**** DATA SUPPLIED
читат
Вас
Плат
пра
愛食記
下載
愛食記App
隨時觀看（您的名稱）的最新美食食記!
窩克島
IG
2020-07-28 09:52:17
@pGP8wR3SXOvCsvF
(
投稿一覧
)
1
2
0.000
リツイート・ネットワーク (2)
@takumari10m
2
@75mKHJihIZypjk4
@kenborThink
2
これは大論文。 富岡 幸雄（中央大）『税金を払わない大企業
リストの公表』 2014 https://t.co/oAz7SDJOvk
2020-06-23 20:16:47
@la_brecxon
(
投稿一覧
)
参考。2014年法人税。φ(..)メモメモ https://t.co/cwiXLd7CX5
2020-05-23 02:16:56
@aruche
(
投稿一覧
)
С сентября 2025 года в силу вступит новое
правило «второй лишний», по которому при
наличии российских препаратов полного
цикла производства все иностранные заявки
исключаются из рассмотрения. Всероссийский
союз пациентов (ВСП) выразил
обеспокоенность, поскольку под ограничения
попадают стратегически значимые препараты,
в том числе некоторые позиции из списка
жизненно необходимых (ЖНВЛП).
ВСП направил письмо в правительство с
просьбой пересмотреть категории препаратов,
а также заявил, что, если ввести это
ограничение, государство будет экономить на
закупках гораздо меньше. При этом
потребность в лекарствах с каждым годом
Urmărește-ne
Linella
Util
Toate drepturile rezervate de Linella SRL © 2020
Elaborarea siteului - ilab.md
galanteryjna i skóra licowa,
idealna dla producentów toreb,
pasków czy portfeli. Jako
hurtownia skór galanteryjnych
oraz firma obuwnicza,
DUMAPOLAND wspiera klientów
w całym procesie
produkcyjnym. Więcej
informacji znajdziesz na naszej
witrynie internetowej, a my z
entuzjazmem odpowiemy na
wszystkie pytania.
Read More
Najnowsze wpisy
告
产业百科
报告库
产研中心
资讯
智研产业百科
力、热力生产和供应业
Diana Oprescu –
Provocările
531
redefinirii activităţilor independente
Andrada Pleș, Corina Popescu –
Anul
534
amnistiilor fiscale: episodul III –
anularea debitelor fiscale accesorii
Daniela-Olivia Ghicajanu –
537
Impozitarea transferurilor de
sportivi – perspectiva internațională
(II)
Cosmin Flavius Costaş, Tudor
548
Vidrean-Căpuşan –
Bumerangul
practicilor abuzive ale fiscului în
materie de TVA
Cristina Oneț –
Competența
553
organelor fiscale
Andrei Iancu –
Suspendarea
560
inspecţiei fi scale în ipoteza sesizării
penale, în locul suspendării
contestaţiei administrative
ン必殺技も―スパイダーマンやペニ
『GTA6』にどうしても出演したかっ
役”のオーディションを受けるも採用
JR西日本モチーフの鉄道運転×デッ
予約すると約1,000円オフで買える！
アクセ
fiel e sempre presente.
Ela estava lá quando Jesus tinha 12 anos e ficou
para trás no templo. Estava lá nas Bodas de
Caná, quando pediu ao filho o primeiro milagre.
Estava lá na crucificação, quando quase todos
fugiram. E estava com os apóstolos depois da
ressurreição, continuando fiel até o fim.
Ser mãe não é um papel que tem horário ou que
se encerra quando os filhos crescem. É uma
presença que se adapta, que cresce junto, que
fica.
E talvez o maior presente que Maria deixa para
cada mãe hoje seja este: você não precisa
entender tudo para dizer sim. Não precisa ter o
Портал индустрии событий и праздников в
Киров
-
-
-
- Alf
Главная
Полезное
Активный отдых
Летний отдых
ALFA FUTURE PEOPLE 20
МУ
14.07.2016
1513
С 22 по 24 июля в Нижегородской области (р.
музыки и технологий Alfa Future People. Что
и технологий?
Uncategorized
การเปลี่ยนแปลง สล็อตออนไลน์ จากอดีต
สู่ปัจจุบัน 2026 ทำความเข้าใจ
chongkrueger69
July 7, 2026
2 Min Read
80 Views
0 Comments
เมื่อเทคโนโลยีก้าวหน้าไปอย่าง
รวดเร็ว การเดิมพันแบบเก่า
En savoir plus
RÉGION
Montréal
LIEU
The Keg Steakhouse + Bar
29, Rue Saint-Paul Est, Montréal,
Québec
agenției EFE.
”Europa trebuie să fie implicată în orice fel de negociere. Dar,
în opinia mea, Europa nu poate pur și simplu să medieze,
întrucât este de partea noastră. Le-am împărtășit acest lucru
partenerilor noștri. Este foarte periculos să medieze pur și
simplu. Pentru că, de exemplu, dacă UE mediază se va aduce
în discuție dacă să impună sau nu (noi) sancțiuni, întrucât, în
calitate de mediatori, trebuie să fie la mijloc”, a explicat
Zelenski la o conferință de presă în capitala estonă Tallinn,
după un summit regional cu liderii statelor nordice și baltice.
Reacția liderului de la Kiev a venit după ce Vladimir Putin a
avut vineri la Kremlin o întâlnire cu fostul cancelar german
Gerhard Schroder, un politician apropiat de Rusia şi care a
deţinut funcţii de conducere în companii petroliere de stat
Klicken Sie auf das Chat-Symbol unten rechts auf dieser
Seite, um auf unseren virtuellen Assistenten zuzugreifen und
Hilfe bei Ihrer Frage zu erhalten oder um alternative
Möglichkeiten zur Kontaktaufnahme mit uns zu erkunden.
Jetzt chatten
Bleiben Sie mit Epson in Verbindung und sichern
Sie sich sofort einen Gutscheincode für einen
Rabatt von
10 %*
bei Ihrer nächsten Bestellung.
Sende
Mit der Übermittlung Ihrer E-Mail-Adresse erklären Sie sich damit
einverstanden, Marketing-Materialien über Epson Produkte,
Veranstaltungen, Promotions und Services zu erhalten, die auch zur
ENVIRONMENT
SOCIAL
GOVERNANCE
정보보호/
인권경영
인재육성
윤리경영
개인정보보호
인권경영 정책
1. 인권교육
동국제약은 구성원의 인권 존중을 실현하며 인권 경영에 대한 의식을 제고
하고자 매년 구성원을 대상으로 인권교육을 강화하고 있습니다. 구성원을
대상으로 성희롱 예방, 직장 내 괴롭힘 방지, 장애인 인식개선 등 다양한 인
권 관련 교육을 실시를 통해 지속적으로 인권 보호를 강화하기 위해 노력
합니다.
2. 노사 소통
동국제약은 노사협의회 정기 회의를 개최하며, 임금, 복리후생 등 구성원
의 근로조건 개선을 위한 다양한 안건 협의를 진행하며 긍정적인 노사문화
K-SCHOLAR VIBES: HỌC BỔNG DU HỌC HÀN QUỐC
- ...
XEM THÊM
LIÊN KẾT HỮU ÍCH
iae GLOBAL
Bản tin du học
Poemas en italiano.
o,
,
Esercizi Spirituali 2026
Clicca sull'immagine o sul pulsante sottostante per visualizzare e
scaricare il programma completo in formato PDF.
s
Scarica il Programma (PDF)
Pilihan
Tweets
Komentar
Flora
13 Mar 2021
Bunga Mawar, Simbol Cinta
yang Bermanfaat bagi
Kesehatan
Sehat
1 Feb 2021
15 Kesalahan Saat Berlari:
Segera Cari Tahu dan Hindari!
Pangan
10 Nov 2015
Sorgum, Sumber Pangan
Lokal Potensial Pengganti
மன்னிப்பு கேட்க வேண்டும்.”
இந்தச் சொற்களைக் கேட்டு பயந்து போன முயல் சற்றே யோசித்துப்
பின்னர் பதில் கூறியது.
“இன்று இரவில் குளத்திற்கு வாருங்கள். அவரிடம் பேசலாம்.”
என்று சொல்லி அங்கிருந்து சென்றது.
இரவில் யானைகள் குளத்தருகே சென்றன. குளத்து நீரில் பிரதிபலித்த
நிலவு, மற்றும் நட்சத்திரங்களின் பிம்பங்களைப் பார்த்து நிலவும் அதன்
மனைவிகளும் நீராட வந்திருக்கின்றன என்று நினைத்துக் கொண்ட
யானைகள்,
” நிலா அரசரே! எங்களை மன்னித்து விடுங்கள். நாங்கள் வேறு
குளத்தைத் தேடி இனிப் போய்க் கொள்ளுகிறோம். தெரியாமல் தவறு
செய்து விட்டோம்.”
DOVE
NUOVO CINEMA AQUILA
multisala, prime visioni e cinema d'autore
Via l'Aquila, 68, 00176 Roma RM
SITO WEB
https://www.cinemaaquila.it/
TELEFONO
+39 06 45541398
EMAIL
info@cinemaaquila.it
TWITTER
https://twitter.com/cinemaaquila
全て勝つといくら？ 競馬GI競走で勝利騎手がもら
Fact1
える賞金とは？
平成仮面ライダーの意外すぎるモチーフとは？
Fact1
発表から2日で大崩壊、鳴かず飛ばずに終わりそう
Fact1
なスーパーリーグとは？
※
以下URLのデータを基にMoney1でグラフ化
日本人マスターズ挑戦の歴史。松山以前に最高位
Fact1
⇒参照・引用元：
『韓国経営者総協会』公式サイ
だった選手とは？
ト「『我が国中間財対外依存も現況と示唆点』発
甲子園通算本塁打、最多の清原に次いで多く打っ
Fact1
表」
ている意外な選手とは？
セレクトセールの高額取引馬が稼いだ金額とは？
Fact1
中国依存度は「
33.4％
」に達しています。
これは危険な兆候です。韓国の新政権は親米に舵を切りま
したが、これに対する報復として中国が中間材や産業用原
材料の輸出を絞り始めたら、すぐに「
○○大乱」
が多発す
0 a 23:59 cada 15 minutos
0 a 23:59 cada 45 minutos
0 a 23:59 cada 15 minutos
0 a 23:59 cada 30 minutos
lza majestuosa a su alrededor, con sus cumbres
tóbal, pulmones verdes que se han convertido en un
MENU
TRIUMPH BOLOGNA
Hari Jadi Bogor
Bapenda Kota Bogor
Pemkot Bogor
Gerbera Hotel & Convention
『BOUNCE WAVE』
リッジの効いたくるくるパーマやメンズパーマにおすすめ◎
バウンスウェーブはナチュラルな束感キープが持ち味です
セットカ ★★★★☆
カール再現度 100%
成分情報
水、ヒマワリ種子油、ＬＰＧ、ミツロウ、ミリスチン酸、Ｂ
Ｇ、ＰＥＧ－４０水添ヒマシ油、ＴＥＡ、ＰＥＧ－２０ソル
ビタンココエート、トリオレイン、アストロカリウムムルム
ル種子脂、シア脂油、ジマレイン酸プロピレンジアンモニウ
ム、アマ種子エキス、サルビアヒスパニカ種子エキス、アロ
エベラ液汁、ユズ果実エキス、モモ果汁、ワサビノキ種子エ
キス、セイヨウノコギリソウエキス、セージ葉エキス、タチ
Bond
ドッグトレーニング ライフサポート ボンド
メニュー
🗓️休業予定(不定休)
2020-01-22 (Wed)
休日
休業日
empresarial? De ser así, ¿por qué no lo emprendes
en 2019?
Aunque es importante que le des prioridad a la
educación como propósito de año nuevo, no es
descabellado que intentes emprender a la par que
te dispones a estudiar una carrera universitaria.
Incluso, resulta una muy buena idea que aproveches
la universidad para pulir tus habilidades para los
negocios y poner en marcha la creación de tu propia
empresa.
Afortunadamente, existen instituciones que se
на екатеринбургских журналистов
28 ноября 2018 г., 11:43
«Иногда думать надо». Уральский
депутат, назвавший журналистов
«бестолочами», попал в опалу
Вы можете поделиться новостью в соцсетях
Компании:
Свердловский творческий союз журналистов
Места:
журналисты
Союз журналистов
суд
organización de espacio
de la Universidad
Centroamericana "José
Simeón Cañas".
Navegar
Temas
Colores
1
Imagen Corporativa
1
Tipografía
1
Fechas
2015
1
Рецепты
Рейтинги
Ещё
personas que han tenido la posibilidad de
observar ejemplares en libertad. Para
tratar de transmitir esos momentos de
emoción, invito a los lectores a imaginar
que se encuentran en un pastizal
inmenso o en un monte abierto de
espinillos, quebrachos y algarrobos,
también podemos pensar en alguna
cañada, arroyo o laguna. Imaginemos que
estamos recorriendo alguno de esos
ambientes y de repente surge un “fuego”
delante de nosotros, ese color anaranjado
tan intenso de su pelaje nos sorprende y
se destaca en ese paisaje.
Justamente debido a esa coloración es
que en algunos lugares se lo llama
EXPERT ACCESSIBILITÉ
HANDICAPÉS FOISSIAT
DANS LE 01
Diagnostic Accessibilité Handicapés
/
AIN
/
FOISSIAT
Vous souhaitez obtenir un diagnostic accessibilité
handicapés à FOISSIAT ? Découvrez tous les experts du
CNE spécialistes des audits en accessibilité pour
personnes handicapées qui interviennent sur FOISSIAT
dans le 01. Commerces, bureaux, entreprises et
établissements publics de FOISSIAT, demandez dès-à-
********
> [WHAT YOU HAVE TO DO]
From the entries above, extract each line containing "fiel".

> [YOUR SOLUTION]
fiel e sempre presente.
ressurreição, continuando fiel até o fim.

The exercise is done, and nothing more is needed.